Data listing:

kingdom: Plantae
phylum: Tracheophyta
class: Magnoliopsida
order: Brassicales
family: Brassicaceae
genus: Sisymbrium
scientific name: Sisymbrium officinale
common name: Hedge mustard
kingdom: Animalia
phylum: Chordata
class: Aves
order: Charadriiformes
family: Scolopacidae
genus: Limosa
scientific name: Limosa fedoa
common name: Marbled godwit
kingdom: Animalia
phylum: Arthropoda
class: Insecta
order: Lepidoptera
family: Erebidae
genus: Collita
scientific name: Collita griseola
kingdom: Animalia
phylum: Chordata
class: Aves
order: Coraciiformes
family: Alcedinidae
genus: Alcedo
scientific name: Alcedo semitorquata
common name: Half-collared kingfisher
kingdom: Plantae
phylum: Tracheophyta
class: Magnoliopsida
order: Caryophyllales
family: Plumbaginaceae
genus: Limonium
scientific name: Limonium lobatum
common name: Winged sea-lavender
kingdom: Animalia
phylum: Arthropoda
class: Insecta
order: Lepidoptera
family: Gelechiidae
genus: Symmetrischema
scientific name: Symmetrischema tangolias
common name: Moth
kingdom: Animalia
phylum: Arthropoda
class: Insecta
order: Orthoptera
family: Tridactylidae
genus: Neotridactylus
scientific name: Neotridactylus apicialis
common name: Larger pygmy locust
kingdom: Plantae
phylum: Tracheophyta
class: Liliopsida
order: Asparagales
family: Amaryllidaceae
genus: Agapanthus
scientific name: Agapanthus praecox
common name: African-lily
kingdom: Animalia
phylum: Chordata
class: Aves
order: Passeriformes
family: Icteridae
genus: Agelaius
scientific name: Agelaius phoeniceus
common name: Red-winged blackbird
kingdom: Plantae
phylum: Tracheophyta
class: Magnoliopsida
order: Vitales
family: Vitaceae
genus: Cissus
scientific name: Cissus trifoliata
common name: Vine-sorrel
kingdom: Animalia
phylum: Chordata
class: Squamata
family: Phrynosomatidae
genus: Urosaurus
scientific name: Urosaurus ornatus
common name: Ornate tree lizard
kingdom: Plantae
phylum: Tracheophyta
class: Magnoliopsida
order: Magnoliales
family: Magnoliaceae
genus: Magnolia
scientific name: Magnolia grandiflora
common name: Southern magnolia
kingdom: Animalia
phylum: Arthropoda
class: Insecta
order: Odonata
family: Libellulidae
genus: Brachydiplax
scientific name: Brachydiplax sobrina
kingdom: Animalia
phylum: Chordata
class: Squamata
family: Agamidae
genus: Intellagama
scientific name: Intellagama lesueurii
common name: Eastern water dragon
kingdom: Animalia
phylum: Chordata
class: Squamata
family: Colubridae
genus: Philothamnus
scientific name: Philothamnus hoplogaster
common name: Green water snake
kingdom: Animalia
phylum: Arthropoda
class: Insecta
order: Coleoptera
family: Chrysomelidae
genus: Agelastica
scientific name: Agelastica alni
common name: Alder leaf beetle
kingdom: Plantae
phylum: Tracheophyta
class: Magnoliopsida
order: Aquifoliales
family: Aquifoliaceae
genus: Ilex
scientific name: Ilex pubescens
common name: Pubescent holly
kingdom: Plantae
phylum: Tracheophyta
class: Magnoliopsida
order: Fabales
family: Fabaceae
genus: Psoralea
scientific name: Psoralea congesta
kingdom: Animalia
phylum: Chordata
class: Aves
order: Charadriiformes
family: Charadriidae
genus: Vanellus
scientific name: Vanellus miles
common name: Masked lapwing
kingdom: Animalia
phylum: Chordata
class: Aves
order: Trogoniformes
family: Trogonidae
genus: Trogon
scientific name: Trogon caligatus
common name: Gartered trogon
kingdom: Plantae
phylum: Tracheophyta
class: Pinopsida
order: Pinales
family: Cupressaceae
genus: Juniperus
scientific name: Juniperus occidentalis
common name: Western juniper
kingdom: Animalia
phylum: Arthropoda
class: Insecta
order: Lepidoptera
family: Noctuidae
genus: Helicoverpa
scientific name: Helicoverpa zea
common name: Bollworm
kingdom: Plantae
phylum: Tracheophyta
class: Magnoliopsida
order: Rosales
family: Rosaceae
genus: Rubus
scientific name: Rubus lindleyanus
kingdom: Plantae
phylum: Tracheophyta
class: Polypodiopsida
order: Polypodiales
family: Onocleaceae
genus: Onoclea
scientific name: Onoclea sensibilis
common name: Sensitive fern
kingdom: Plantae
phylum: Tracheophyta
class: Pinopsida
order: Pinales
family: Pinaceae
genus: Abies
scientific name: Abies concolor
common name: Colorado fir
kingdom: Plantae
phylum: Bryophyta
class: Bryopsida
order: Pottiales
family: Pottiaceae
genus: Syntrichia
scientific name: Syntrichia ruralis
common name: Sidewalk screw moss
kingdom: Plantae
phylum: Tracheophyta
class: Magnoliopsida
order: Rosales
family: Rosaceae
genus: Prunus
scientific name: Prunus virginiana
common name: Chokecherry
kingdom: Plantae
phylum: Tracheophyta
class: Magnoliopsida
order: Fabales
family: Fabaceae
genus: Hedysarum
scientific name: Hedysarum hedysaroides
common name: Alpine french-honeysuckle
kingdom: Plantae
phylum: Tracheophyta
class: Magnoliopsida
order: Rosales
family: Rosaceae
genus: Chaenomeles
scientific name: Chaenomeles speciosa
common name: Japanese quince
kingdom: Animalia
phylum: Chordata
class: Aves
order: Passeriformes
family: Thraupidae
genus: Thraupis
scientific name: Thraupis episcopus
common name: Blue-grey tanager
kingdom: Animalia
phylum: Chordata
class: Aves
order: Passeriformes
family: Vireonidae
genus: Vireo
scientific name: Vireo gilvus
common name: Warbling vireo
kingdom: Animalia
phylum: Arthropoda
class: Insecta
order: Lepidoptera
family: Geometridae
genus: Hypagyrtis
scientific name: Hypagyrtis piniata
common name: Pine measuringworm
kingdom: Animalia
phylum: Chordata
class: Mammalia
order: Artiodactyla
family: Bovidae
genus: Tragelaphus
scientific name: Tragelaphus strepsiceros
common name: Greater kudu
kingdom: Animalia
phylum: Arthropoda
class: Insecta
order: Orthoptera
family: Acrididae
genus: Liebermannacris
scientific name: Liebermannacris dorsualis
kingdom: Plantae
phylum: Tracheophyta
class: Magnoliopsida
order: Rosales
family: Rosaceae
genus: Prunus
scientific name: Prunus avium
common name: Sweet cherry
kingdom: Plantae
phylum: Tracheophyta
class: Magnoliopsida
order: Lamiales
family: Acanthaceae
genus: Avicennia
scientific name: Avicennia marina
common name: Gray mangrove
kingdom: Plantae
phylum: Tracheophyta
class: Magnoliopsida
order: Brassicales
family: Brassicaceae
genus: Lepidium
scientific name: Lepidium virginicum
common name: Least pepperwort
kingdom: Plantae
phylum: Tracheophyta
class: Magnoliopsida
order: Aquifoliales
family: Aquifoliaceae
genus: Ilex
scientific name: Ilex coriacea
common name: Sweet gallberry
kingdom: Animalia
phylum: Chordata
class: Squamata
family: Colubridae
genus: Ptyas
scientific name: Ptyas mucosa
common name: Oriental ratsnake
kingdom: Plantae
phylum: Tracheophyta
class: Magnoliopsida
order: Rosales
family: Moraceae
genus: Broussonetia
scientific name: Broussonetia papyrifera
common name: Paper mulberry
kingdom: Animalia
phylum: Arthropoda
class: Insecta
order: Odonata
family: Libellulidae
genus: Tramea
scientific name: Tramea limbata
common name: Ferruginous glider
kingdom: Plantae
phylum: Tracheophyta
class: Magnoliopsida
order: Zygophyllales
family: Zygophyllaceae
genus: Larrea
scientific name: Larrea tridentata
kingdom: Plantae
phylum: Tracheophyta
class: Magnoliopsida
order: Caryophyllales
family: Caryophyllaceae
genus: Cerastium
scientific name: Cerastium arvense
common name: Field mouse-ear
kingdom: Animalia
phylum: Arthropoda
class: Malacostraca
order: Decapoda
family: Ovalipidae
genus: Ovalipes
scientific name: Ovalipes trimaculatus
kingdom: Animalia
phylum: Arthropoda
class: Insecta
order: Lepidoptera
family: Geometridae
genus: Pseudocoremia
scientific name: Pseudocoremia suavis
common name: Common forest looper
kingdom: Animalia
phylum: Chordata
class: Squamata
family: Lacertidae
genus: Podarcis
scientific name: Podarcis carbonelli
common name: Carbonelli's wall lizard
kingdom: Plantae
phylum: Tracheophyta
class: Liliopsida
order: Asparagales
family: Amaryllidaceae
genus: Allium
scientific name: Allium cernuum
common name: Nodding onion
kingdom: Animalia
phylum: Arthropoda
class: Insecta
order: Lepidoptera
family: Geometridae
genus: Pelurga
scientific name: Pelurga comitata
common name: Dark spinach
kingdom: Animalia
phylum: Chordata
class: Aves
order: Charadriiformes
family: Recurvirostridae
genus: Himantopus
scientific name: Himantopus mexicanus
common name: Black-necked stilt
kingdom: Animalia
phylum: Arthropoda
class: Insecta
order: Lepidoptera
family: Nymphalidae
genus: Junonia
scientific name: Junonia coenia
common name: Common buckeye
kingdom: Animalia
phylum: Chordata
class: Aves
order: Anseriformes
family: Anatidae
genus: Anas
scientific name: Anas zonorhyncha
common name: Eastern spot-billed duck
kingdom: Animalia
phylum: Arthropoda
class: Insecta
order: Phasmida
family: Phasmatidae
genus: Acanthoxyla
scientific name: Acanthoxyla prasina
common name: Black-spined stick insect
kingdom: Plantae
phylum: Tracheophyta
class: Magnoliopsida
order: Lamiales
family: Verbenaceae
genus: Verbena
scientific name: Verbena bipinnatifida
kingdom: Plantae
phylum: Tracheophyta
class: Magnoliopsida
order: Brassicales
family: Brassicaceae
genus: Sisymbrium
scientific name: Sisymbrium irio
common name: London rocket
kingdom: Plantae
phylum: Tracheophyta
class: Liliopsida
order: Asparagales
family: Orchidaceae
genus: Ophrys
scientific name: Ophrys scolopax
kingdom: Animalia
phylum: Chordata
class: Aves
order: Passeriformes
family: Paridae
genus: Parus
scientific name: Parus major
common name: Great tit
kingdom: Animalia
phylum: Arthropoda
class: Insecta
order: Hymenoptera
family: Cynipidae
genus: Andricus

SHORT EXERCISE ->
Convert the items from the line containing "genus: Alcedo" down to the line containing "genus: Neotridactylus", both included, into a two-column CSV with the header field,value. Give one row per line, with each entry in its own quoted field and any line breaks replaced by spaces.

EXPECTED ANSWER ->
field,value
"genus:","Alcedo"
"scientific name:","Alcedo semitorquata"
"common name:","Half-collared kingfisher"
"kingdom:","Plantae"
"phylum:","Tracheophyta"
"class:","Magnoliopsida"
"order:","Caryophyllales"
"family:","Plumbaginaceae"
"genus:","Limonium"
"scientific name:","Limonium lobatum"
"common name:","Winged sea-lavender"
"kingdom:","Animalia"
"phylum:","Arthropoda"
"class:","Insecta"
"order:","Lepidoptera"
"family:","Gelechiidae"
"genus:","Symmetrischema"
"scientific name:","Symmetrischema tangolias"
"common name:","Moth"
"kingdom:","Animalia"
"phylum:","Arthropoda"
"class:","Insecta"
"order:","Orthoptera"
"family:","Tridactylidae"
"genus:","Neotridactylus"